First, from my town’s perspective, it was not the place to be vocally bold with vision. As a result, most people naturally hide away their ambition or vision for fear of gossip, sabotage or something else. For me, America helped with this, by nurturing my audacity. I viewed my move as an opportunity to grow and to learn from others. Confidence is contagious, and it is even more accessible now with online communities. All the same, dreams, ideas and insights are universally accessible. We just have to be open and looking.

Second, is the alienation. If you think differently from the mean in a small town, you will often feel like there is something wrong with you. This is a universal experience, but it can be even more amplified in communities where people feel closer, so when you don’t see things their way you feel even further away than in big city living where there tends to be more distance between the individual and society. However, if you find ways to seek information and community elsewhere, or alternatively get comfortable being contrarian, the alienation can help you to learn how to think for yourself. It can help you develop your own taste since you are used to drawing different conclusions than those around you. The beauty of making one’s own individual assessment is where the upside is if one is right.

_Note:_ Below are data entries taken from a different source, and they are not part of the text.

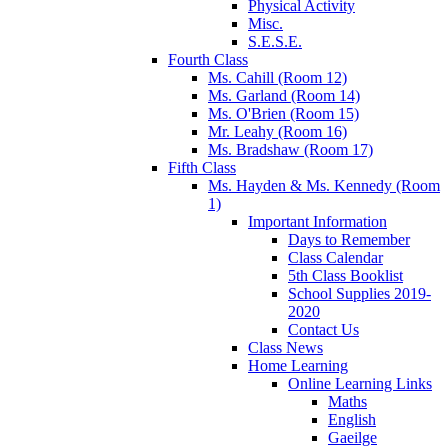
Physical Activity
Misc.
S.E.S.E.
Fourth Class
Ms. Cahill (Room 12)
Ms. Garland (Room 14)
Ms. O'Brien (Room 15)
Mr. Leahy (Room 16)
Ms. Bradshaw (Room 17)
Fifth Class
Ms. Hayden & Ms. Kennedy (Room
1)
Important Information
Days to Remember
Class Calendar
5th Class Booklist
School Supplies 2019-
2020
Contact Us
Class News
Home Learning
Online Learning Links
Maths
English
Gaeilge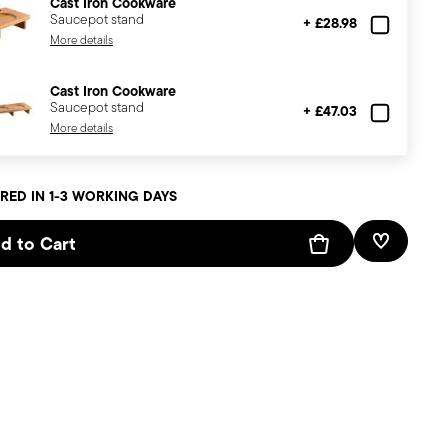
Cast Iron Cookware
Saucepot stand
+ £28.98
More details
Cast Iron Cookware
Saucepot stand
+ £47.03
More details
RED IN 1-3 WORKING DAYS
d to Cart
Add To W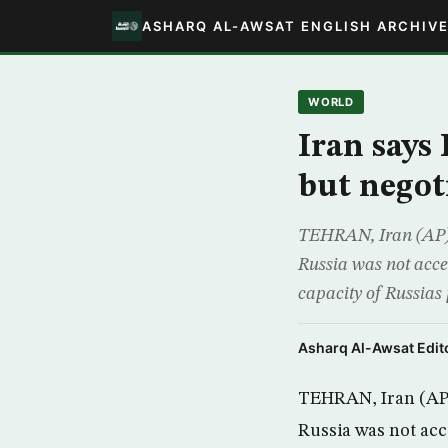
ASHARQ AL-AWSAT ENGLISH ARCHIV
WORLD
Iran says
but negot
TEHRAN, Iran (AP) –
Russia was not accep
capacity of Russias 
Asharq Al-Awsat Edito
TEHRAN, Iran (AP) 
Russia was not acc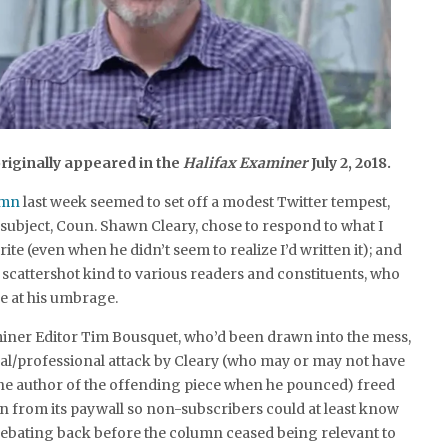
riginally appeared in the
Halifax Examiner
July 2, 2o18.
umn
last week seemed to set off a modest Twitter tempest,
 subject, Coun. Shawn Cleary, chose to respond to what I
ite (even when he didn’t seem to realize I’d written it); and
 scattershot kind to various readers and constituents, who
 at his umbrage.
miner Editor Tim Bousquet, who’d been drawn into the mess,
al/professional attack by Cleary (who may or may not have
he author of the offending piece when he pounced) freed
 from its paywall so non-subscribers could at least know
debating back before the column ceased being relevant to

They say a person who has not traveled widely thinks his or her mother is the best cook. Small towns can easily create the rut of one becoming a giant amongst dwarves. It is easy to become the hometown hero but not actually have high standards globally if one is not seeking them, especially when the society one lives in drags ambition down. We could define ambition in this context as one’s desire to reach higher standards. This is part of the reason why it’s so important to have an inner scorecard. Another important reason to have an inner scorecard is because of the small town pressure to “keep up an image”. While status signaling may not be as apparent in small towns in the outward or material sense as it is in the big city, there can tend to be an urge to “keep up an image” in a different way due to gossip. As a result, people easily fall into sunk cost fallacy and feel like they can’t reinvent themselves, or feel the need to show others that “they haven’t changed” when they return, in order not to trigger the gossip. This can make people stuck in identities that no longer serve them for far too long, stifling growth. Paradoxically, this consistency bias can also help with consistency in habit which can cause significant compounding in the long-term.

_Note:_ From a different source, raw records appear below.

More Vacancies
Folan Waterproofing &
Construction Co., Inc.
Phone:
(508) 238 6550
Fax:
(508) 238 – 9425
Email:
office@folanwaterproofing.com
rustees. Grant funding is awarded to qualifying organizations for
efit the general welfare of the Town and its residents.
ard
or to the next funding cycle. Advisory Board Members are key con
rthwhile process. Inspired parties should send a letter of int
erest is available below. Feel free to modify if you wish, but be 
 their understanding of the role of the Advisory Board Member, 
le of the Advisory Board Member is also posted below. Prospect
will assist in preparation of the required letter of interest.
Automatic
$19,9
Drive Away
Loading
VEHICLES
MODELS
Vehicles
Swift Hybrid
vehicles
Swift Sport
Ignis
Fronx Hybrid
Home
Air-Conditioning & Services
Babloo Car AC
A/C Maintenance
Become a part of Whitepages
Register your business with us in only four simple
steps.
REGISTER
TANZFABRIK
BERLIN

If you are in a small town, please find a place to break convention, to think outside the box, to grow and to reset your constraints. Remember, Warren worked for a proverbial Mr. Wilson when younger, and when older grew from buying fair businesses at cheap prices into wonderful businesses at fair prices; even with the consistency in his daily approach to work.

Finally, people in small towns often mean what they say, so one can become more easily trusting in one. While I believe this is how life should be, idealism here meets the constraint of reality. Easily trusting the wrong people can become an issue through investing in the wrong relationships. Coming of age in Nairobi helped me get more “street smarts”, and seeking information in college and over my career thus far has improved my understanding of how to build a network focused on value and connection rather than transactionality.

Despite the loud world outside, I’ve kept the insides of my quiet Midwestern seed. That has helped me be more self-reflective. It has also helped me to understand what I want and to be honest about it. My grafting has helped me to learn how to navigate relationships better, to try more, and to be more comfortable being myself, constraints included. I love being a Midwestern seed, grafted with Southern hospitality and transplanted into the internet’s global orchard. With a nod to an earnest Jensen Huang who wished us pain, I wish you all the constraints necessary for your success.